Written request: Arrange everything from the first line of the records down to and including the line that contains "scientific name: Juniperus communis" as a numbered list, leaving out any blank lines.

Material provided:
------------

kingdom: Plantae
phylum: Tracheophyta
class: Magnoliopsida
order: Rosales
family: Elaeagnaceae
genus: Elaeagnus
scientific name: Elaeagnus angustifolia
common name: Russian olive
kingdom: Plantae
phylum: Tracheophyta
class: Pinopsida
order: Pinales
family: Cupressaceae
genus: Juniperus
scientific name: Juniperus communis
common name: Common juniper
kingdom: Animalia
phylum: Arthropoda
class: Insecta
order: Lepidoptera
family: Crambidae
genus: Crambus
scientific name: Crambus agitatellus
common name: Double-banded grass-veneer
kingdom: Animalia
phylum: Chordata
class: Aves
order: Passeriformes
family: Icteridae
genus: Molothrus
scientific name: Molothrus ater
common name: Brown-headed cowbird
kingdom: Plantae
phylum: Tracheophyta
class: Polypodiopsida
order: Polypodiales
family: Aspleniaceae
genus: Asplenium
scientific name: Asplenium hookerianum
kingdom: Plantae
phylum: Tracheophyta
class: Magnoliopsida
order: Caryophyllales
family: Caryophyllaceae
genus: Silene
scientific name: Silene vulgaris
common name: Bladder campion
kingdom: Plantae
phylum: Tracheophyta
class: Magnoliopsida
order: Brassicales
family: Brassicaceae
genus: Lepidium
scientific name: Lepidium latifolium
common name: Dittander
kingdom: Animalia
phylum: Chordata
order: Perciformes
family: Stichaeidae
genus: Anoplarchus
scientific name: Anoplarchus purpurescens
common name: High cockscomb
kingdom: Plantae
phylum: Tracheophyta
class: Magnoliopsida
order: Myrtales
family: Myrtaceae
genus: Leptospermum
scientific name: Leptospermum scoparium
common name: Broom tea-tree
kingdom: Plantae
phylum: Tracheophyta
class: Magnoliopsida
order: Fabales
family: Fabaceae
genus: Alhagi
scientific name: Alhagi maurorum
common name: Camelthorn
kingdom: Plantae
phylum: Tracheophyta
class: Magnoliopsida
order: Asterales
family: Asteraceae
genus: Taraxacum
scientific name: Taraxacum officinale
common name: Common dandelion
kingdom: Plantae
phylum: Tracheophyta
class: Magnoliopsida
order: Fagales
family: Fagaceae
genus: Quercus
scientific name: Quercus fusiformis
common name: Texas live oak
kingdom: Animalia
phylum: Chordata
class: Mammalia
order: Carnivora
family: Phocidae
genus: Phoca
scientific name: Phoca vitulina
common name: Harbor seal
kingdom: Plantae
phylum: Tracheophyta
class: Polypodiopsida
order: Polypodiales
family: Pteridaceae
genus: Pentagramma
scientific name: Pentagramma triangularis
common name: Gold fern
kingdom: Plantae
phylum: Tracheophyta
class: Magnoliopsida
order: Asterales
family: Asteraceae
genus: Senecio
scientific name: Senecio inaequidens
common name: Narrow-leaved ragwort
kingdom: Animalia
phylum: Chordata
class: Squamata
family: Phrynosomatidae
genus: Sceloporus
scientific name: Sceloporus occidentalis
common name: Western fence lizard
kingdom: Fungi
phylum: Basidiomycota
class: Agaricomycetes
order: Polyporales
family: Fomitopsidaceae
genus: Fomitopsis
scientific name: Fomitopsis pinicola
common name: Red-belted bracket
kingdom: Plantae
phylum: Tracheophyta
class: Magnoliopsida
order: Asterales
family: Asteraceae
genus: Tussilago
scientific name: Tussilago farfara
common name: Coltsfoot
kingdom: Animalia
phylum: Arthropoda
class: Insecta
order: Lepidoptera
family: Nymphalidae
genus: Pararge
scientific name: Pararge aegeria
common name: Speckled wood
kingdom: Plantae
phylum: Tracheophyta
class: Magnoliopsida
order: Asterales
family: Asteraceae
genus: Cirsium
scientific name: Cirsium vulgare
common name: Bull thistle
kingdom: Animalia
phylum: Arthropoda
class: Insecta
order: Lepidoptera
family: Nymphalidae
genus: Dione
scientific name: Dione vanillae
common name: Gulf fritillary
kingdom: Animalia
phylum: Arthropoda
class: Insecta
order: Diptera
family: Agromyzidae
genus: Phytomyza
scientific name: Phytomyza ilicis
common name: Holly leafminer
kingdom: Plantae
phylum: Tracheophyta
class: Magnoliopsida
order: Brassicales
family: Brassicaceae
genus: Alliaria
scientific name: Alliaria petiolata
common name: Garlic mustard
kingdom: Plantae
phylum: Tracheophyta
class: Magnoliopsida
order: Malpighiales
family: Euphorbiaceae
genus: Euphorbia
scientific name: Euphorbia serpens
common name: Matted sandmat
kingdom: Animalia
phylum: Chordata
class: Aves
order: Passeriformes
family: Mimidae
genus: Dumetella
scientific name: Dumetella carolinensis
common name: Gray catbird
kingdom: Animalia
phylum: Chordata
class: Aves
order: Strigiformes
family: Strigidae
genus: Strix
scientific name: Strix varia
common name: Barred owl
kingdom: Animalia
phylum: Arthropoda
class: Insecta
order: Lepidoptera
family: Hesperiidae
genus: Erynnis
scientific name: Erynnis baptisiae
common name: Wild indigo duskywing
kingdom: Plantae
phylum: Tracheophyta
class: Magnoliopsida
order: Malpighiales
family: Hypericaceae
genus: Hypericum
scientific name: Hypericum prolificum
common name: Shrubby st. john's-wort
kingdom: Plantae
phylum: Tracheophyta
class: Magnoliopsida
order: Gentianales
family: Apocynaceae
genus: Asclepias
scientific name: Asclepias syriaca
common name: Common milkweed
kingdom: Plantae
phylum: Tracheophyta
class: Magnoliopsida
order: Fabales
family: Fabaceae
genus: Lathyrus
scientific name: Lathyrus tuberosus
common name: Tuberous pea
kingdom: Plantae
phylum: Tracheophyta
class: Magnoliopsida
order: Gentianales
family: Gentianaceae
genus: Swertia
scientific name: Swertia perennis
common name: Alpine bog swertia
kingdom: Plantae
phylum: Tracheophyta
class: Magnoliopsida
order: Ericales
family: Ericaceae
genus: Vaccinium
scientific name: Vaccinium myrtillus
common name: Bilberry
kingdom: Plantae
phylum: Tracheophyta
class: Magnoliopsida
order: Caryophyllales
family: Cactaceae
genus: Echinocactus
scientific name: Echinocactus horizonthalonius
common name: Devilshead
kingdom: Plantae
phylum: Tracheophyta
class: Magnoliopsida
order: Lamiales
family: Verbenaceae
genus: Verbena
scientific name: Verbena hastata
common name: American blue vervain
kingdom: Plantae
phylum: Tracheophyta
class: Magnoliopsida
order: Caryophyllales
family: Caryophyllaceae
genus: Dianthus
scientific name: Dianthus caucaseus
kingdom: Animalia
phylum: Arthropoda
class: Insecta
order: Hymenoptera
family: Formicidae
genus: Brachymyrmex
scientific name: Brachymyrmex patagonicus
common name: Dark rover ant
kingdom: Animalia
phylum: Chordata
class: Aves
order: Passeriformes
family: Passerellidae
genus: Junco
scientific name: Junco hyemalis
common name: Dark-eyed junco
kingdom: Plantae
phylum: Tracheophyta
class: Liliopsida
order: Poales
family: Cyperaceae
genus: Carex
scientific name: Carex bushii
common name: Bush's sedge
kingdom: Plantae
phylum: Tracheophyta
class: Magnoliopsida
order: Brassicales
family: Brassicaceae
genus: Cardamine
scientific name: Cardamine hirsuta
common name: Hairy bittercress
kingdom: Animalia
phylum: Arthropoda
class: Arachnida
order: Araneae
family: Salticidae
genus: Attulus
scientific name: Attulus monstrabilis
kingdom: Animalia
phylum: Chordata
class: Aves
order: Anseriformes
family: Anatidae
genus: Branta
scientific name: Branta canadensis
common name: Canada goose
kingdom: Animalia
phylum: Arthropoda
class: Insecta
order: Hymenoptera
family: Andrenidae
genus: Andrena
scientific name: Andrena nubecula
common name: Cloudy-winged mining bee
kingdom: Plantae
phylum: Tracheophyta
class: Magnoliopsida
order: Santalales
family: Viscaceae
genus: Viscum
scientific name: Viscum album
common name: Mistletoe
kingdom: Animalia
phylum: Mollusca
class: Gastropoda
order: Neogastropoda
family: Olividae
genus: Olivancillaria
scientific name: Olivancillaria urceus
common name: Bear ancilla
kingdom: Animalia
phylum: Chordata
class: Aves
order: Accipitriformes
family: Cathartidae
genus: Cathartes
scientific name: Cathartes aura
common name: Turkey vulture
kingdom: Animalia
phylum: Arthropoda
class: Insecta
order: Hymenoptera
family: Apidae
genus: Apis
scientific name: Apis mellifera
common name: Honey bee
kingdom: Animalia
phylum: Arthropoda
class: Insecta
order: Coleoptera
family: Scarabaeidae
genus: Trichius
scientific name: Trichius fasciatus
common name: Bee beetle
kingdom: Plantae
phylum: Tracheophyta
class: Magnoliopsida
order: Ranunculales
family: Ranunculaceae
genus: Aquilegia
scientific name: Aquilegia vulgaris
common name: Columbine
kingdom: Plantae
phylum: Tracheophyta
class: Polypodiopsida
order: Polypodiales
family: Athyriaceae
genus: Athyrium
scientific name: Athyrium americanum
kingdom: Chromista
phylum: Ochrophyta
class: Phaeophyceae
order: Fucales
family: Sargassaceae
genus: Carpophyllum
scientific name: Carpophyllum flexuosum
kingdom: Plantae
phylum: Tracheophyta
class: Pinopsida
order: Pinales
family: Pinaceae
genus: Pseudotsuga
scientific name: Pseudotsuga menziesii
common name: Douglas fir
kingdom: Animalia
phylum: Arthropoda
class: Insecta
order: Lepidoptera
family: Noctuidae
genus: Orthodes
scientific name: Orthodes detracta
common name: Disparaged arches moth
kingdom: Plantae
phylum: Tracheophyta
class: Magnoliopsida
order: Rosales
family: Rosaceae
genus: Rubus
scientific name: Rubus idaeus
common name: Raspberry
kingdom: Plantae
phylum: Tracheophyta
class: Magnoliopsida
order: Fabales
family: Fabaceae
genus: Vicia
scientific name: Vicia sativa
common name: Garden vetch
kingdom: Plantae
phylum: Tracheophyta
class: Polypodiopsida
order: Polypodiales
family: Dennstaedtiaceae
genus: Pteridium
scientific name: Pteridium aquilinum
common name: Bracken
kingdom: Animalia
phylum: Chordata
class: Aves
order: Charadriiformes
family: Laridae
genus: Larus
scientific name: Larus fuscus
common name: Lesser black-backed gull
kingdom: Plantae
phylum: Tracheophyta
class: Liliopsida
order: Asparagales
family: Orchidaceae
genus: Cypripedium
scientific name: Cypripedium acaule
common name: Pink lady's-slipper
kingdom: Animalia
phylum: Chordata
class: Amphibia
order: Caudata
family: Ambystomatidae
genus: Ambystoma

------------

Response:
1. kingdom: Plantae
2. phylum: Tracheophyta
3. class: Magnoliopsida
4. order: Rosales
5. family: Elaeagnaceae
6. genus: Elaeagnus
7. scientific name: Elaeagnus angustifolia
8. common name: Russian olive
9. kingdom: Plantae
10. phylum: Tracheophyta
11. class: Pinopsida
12. order: Pinales
13. family: Cupressaceae
14. genus: Juniperus
15. scientific name: Juniperus communis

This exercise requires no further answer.